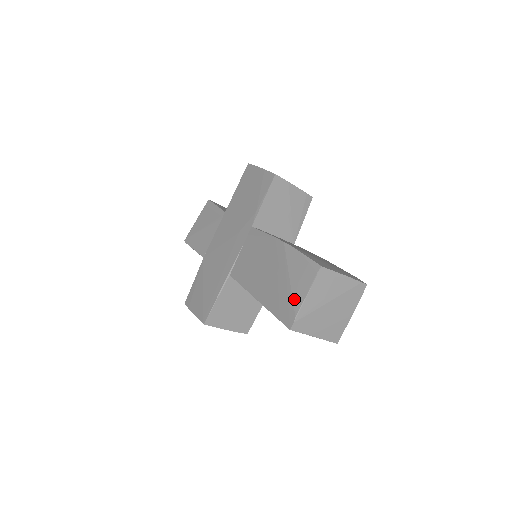
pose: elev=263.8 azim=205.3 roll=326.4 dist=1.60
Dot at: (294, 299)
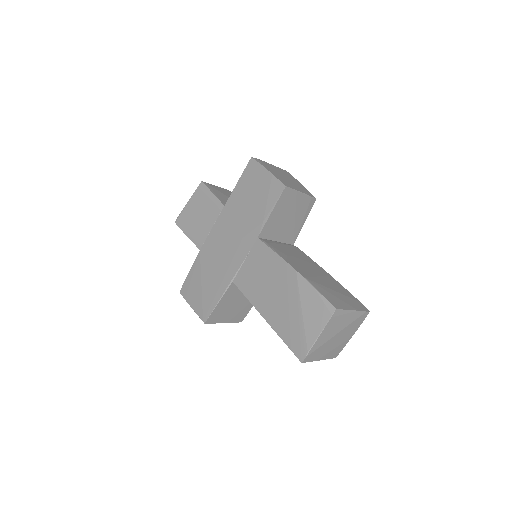
Dot at: (307, 334)
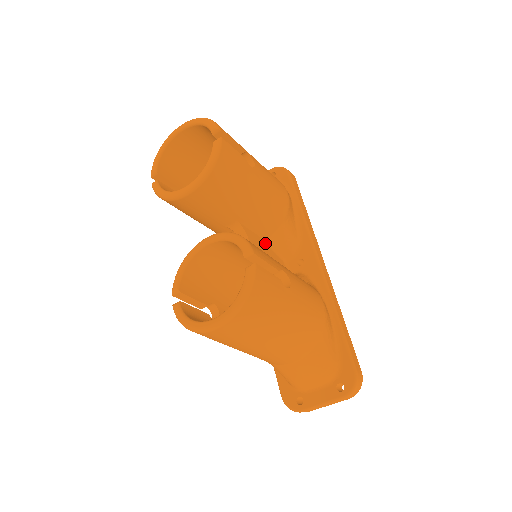
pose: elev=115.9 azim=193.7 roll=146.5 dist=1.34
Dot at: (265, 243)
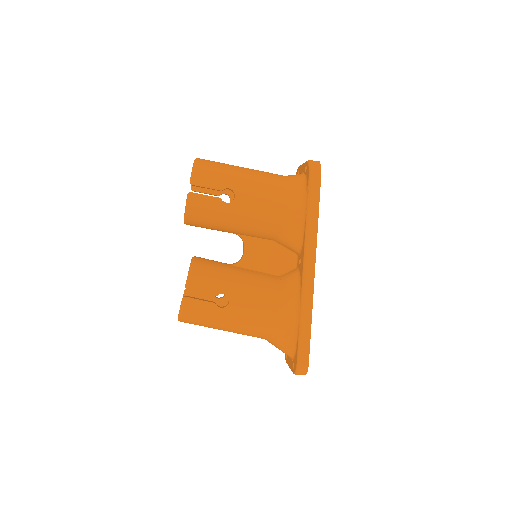
Dot at: (271, 243)
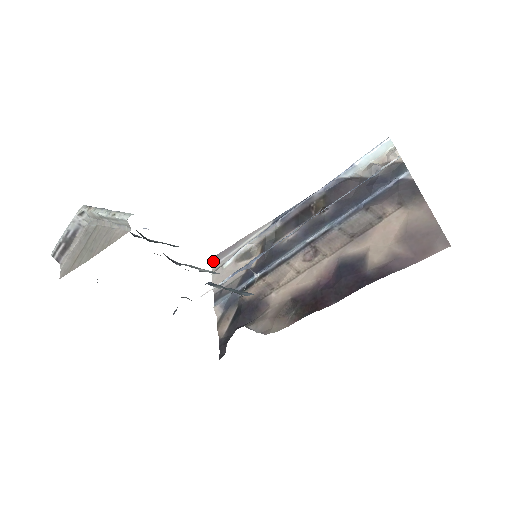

WORK TO BE COMPLETED »
Please write out every line of the items above word for word, leaving out the pictures.

SOLUTION TO THIS TASK »
pose: elev=263.8 azim=205.3 roll=326.4 dist=1.60
Dot at: (294, 299)
Dot at: (307, 334)
pose: elev=115.9 azim=193.7 roll=146.5 dist=1.34
Dot at: (265, 243)
Dot at: (271, 243)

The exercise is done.